Find every line in the entries below that contains the word "untuk", matching case exactly, and copy each of those lines.

== == ==

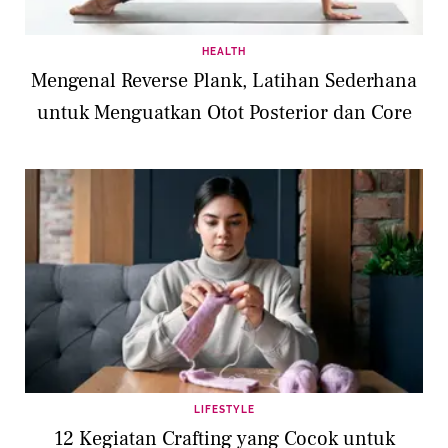
HEALTH
Mengenal Reverse Plank, Latihan Sederhana
untuk Menguatkan Otot Posterior dan Core
LIFESTYLE
12 Kegiatan Crafting yang Cocok untuk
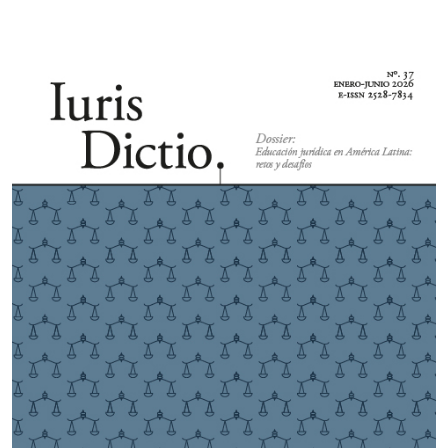
Imagen de portada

== == ==

Answer to the exercise →
untuk Menguatkan Otot Posterior dan Core
12 Kegiatan Crafting yang Cocok untuk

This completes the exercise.